● TEXTE FOURNI:
──────────────────────────────

Tokyo, regards croisés
Tokyo est une ville qu'on ne finit jamais de découvrir. Je n'ai pas réussi à voir toutes les galeries et expositions que j'avais prévues. Ici, tout va vite, tout se renouvelle. La scène artistique est vivante, en constante évolution, et chaque rue ressemble à un espace d’exposition potentiel.
Le Rouge et la Pluie. Un escalier, un parapluie, un instant sans importance.
La ville elle-même devient source d’inspiration.
En une heure de promenade, l’œil du photographe est happé par mille détails : un geste, une façade, un reflet, une lumière. Tout semble déjà composé, comme si Tokyo se photographiait toute seule.
Rencontre ordinaire. Quand le hasard s’improvise scénographe, il réveille la banalité urbaine et joue avec l’absurde du contraste.

──────────────────────────────

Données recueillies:
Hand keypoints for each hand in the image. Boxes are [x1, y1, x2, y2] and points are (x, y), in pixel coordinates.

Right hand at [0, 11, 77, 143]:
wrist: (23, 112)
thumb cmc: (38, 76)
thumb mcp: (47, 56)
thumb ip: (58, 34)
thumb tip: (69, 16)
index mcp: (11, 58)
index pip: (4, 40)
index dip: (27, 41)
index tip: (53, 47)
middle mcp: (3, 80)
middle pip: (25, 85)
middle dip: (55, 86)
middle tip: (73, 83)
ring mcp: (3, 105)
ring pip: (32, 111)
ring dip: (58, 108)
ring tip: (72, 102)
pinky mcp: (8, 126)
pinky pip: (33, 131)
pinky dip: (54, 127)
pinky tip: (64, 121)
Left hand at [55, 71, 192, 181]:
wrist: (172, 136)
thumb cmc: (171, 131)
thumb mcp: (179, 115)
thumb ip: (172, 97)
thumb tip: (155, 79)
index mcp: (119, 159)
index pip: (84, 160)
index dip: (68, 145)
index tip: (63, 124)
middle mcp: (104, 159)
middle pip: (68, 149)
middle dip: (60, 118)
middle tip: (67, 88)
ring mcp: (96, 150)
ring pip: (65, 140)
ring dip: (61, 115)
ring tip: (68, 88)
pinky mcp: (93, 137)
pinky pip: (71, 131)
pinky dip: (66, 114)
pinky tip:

──────────────────────────────

● CONSIGNE: Dans le texte sur Tokyo, à quoi chaque rue ressemble-t-elle ?

● ZONE DE RÉPONSE: À un espace d'exposition potentiel.